EXERCISE: Under this line are the records; write out word for word the part that begins at the line containing "left front paw: (356, 276)" and ends at the line containing "left shoulder: (461, 200)", and no more.

DATA EXTRACTS:
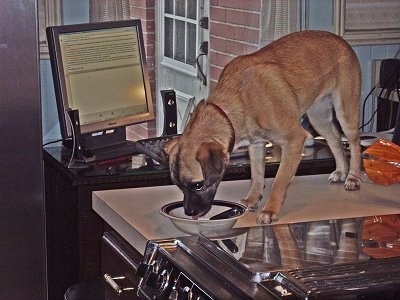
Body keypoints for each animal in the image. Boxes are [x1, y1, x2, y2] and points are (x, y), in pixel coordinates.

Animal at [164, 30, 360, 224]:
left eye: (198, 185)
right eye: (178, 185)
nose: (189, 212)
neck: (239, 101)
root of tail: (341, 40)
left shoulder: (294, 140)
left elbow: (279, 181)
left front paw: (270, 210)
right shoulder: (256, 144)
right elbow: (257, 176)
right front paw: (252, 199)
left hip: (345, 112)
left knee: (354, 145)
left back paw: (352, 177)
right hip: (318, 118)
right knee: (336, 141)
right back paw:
---
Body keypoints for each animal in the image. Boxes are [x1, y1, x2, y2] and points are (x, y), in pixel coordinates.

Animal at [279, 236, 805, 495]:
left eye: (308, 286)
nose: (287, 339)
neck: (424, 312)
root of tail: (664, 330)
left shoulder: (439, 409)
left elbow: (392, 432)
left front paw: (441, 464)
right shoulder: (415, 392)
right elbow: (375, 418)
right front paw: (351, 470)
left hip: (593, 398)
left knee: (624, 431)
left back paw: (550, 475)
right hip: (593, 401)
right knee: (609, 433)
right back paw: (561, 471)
==
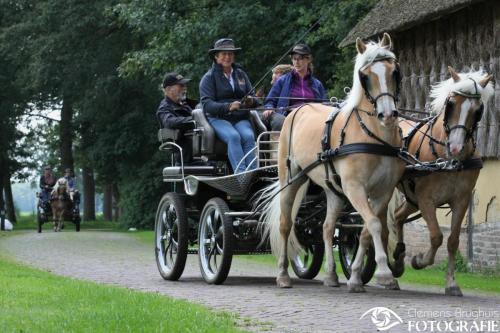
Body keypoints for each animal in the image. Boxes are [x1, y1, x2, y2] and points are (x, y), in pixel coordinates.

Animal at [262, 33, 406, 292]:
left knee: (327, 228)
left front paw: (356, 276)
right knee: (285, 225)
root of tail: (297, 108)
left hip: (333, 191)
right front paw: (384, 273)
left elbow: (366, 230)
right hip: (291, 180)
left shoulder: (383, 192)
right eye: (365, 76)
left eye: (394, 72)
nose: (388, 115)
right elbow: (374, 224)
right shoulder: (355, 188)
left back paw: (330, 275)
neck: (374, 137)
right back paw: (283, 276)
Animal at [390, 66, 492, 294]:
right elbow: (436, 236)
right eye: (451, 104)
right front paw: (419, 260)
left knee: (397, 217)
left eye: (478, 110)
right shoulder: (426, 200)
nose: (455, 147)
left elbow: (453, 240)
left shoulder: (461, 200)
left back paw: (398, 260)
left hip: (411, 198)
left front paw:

RESULT:
left front paw: (356, 276)
right knee: (285, 225)
root of tail: (297, 108)
left hip: (333, 191)
right front paw: (384, 273)
left elbow: (366, 230)
right hip: (291, 180)
left shoulder: (383, 192)
right eye: (365, 76)
left eye: (394, 72)
nose: (388, 115)
right elbow: (374, 224)
right shoulder: (355, 188)
left back paw: (330, 275)
neck: (374, 137)
right back paw: (283, 276)
Animal at [390, 66, 492, 294]:
right elbow: (436, 236)
right eye: (451, 104)
right front paw: (419, 260)
left knee: (397, 217)
left eye: (478, 110)
right shoulder: (426, 200)
nose: (455, 147)
left elbow: (453, 240)
left shoulder: (461, 200)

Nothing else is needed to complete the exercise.